In this study, the classification was based on the ICHD-2 criteria and clinical specificity of each disease. Patients with definite diabetes (fasting plasma glucose ≥ 126 mg/dL or HbA1c ≥ 6.5%) were designated as ocular diabetic neuropathy . In fact, it is difficult to differentiate ocular diabetic neuropathy from benign THS comorbid with diabetes or impaired glucose tolerance at this present technological stage. The limitation of the diagnostic criteria might lead to selection bias in the classification.
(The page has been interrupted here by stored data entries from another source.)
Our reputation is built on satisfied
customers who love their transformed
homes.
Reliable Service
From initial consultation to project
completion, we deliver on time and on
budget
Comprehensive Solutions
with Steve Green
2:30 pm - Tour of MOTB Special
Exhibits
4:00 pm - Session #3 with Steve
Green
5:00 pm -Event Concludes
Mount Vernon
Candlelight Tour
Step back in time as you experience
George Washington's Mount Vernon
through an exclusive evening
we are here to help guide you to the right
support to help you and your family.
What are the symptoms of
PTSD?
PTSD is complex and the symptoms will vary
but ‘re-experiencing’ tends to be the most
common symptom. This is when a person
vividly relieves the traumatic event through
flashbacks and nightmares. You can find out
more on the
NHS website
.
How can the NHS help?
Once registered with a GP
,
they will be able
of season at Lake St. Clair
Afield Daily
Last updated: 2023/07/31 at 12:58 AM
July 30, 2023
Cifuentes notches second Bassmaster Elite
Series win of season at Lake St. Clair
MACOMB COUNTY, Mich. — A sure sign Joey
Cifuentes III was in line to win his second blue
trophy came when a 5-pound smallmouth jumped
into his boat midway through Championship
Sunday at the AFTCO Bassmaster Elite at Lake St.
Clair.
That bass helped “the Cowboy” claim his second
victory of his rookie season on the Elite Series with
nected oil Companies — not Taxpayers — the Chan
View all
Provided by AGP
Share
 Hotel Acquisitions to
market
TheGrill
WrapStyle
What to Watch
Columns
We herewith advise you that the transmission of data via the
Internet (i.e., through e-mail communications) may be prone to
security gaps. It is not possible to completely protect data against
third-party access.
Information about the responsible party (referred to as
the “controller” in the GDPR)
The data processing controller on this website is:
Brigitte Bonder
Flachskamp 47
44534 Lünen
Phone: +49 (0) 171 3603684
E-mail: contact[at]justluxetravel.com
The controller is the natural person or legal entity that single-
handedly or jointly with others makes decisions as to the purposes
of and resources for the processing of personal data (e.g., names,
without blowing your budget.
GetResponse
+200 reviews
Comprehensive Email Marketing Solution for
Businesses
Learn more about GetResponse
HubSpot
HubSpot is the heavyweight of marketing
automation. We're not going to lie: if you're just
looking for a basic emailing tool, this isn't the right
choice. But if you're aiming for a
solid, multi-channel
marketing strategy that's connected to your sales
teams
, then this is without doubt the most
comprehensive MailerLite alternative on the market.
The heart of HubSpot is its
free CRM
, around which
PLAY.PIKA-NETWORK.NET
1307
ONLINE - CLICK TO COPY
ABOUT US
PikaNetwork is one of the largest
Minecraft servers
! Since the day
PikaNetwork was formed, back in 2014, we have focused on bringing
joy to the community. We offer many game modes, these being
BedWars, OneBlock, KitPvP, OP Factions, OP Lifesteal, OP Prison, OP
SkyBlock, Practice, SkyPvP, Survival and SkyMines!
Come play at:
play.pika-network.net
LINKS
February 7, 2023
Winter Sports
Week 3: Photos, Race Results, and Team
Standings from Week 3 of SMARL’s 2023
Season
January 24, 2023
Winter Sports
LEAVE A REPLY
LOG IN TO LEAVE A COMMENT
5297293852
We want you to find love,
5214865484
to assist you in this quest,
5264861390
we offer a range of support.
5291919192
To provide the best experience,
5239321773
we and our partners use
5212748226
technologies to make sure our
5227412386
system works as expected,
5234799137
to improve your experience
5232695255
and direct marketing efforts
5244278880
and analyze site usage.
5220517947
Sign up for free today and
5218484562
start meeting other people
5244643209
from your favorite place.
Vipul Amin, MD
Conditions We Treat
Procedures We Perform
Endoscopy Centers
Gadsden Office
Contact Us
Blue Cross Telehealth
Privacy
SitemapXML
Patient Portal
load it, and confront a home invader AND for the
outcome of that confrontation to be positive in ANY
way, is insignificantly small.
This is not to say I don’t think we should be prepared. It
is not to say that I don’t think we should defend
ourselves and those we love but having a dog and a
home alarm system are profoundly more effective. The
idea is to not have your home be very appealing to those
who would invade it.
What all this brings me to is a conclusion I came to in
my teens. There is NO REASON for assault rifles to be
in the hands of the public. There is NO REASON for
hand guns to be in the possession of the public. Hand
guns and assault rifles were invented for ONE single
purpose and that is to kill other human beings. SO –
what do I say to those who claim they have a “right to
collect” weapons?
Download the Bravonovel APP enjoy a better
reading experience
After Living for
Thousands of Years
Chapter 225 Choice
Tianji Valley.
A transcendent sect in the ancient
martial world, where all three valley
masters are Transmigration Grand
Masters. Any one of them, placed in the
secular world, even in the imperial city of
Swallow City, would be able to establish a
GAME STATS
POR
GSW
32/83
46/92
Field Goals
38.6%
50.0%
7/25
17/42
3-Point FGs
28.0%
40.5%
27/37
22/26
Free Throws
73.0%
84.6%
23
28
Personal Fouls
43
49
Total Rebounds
Diabetic neuropathy may manifest before the diagnosis of DM . It is possible that patients manifesting ophthalmoplegia with undiagnosed DM could be mistaken as those with THS. However, diabetic cranial neuropathies mainly occur in older individuals with a long duration of diabetes (mean = 8.5 ~ 16 years) [6, 17, 19]; an occult diagnosis of diabetes is very less likely at this stage. In addition, none of the THS or OM patients in this study had a diagnosis of diabetes mellitus (fasting plasma glucose ≥ 126 mg/dL or HbA1c ≥ 6.5%) or impaired fasting glucose (fasting plasma glucose ≥ 100 mg/dL) . Due to the limitation of a retrospective study, the data of impaired glucose tolerance (IGT), tested by oral glucose tolerance test, were incomplete in THS patients. Further prospective studies are warranted to clarify the relationship of benign THS and glucose intolerance.
Our study also had other limitations. First, the sample size of each group, especially the OM group, might be too small for adequate comparisons. Second, the conclusion that steroid is of partial diagnostic utility might result from the selection bias caused by the diagnostic criteria. Third, the retrospective analysis limited our ability to collect detailed information, forcing a reliance on documented findings of examinations. Fourth, histological examinations for pathological diagnoses lacked. Nevertheless, this study provides useful information about the clinical features of painful ophthalmoplegia and may warrant large-scale prospective studies to assess the optimal treatment approach.